─── RECORDS FOR PROCESSING ───
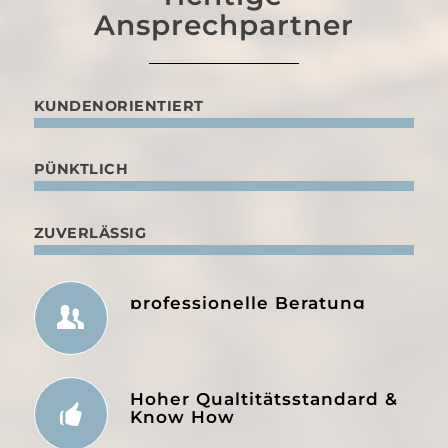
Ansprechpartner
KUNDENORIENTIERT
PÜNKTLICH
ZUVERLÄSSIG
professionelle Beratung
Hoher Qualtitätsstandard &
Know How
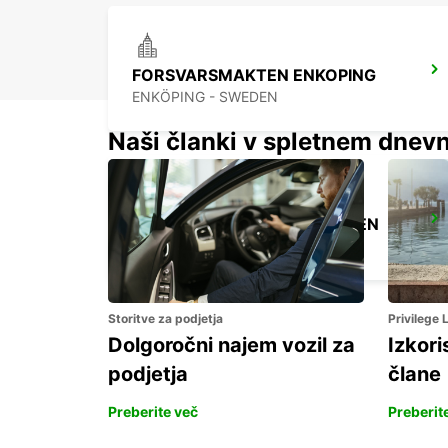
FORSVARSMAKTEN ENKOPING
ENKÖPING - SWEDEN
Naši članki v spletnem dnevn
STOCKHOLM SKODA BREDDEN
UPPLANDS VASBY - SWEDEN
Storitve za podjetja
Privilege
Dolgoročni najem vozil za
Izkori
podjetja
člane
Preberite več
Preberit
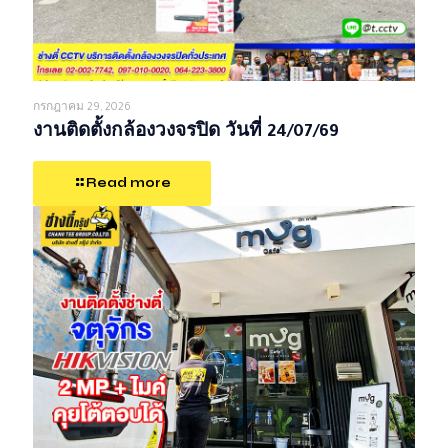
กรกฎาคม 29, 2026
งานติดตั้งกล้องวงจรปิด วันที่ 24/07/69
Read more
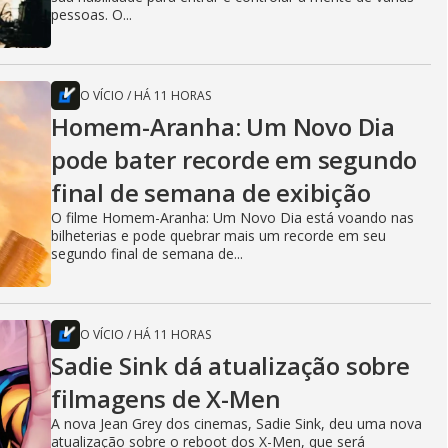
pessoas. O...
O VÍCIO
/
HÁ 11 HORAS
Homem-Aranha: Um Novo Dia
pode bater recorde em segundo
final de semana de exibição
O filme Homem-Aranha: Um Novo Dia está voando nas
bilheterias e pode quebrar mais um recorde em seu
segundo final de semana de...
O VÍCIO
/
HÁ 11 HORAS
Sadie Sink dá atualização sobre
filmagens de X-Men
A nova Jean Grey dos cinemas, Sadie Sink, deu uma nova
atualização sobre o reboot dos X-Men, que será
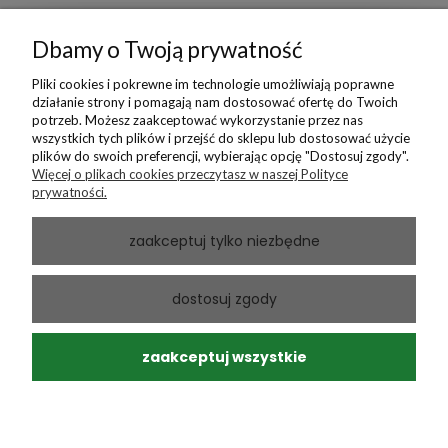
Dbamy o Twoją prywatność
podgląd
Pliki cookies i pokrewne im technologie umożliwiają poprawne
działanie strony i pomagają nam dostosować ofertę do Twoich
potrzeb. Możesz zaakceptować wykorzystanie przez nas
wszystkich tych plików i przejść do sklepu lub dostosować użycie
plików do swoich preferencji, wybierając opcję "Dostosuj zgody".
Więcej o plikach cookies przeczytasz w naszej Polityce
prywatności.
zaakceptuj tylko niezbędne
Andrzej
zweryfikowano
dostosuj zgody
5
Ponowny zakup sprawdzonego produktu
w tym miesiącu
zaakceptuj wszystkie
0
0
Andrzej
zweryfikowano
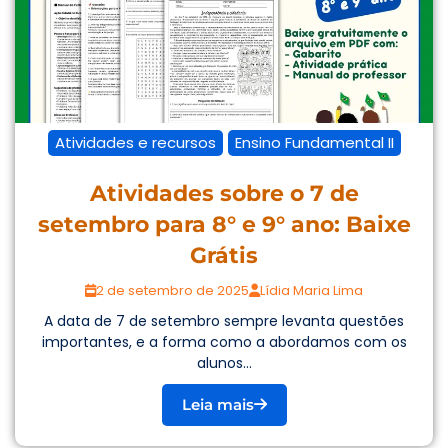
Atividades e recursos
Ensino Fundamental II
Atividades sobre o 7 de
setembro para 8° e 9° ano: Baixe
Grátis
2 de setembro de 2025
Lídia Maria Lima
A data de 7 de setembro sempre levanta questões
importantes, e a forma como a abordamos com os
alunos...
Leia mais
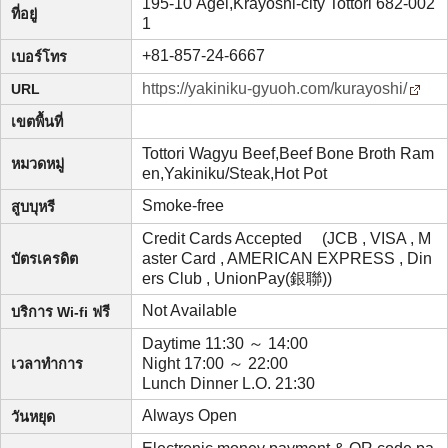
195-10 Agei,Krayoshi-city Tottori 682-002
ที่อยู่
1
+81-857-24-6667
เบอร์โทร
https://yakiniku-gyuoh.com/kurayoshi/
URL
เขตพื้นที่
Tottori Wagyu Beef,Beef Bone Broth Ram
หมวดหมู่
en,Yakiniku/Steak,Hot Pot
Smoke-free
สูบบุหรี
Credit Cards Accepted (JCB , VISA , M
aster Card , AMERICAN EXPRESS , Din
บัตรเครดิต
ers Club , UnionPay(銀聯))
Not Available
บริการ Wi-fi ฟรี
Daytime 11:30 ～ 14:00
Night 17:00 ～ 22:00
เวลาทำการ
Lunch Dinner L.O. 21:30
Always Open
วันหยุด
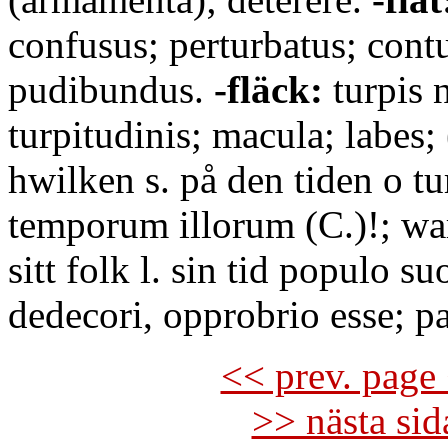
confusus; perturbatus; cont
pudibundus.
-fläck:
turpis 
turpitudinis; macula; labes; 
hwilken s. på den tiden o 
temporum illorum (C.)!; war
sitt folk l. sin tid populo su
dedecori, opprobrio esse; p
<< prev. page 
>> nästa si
───
Please show each line of the listing above that contains the word "Sadie", treating uppercase and lowercase as different.

Sadie Sink dá atualização sobre
A nova Jean Grey dos cinemas, Sadie Sink, deu uma nova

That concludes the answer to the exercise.